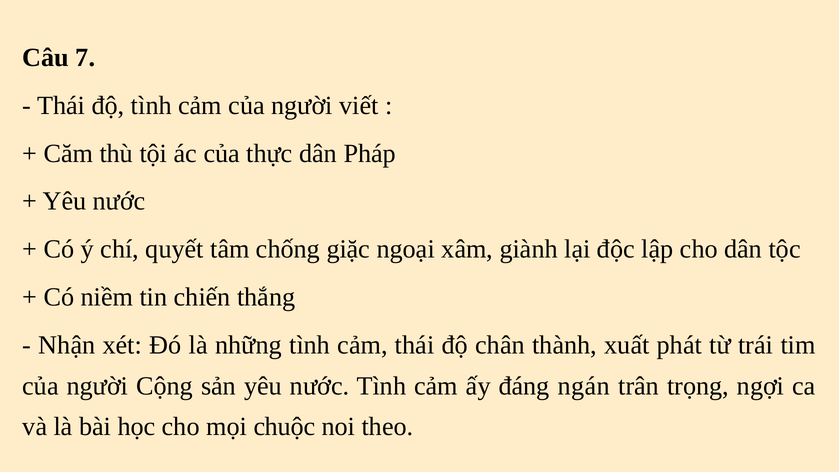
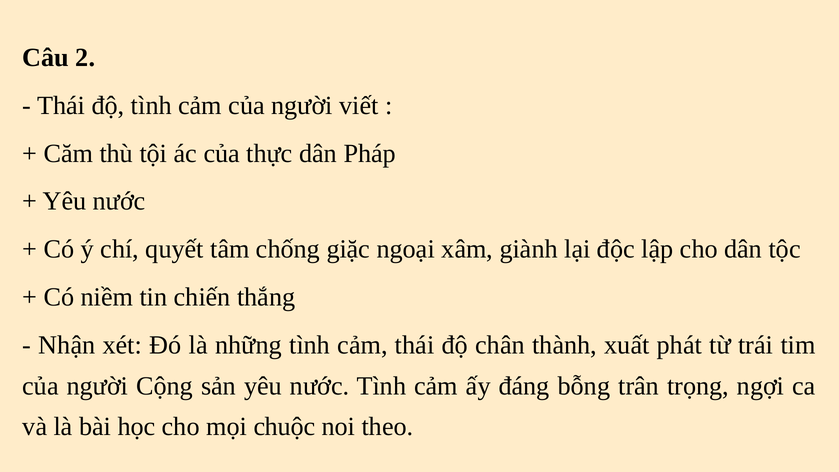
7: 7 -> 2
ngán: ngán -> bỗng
==
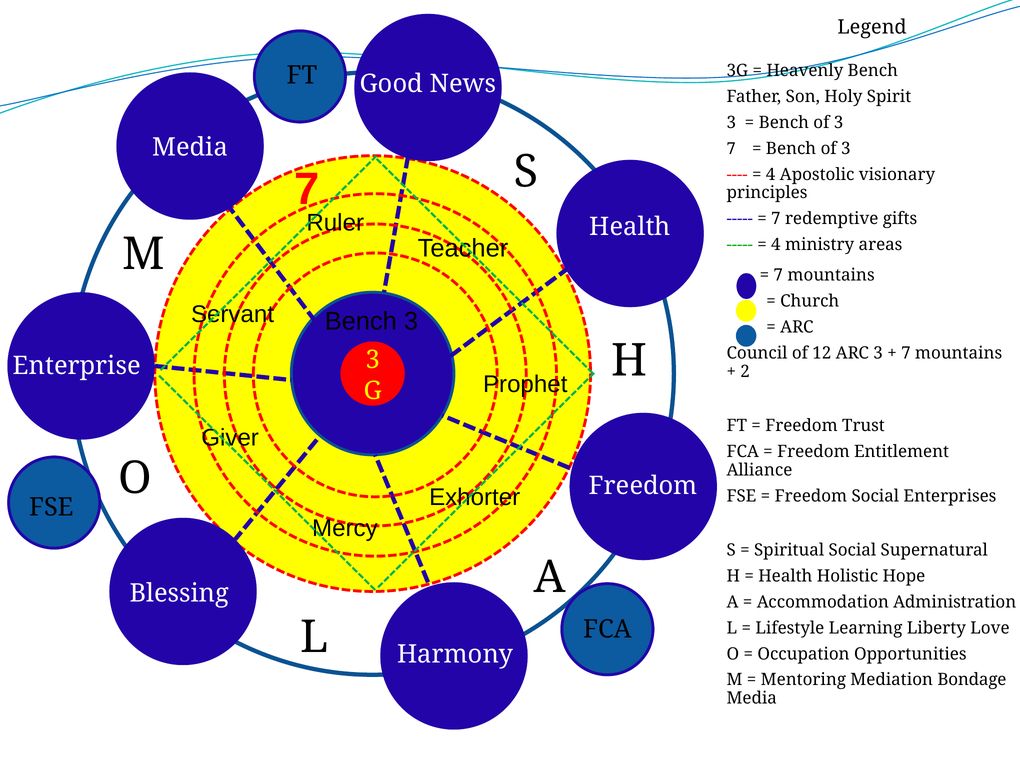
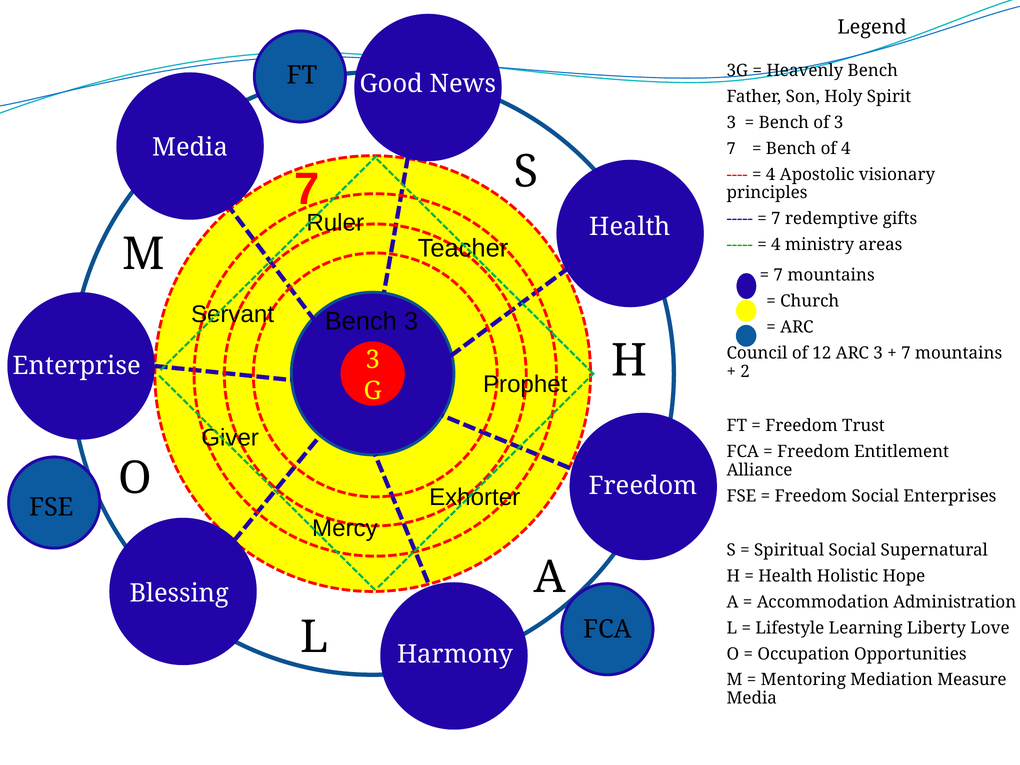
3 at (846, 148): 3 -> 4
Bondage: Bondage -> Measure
==
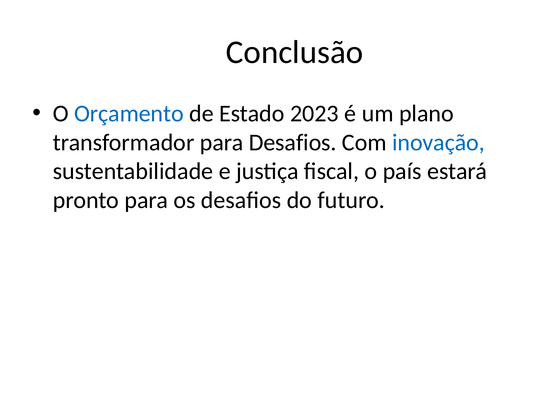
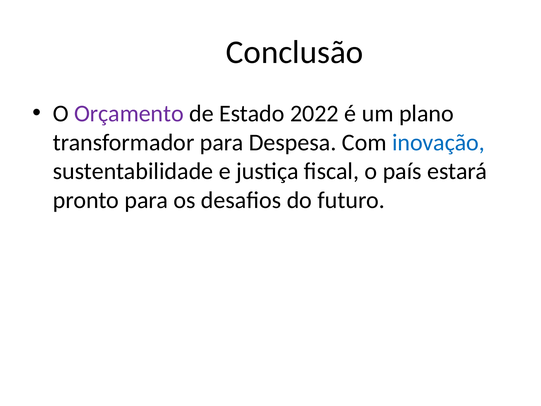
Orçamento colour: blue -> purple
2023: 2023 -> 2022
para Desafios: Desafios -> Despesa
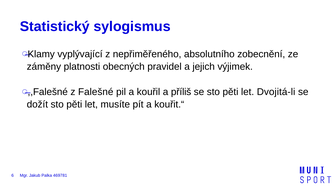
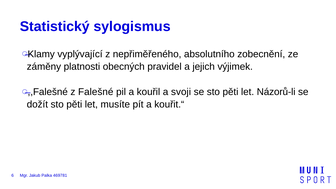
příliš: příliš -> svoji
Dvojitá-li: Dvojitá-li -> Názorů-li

WORK TO COMPLETE —
Turn everything in the listing from the line containing "příliš: příliš -> svoji" down to the line containing "Dvojitá-li: Dvojitá-li -> Názorů-li" into a numbered list, leaving out any blank lines.

TASK OUTPUT —
1. příliš: příliš -> svoji
2. Dvojitá-li: Dvojitá-li -> Názorů-li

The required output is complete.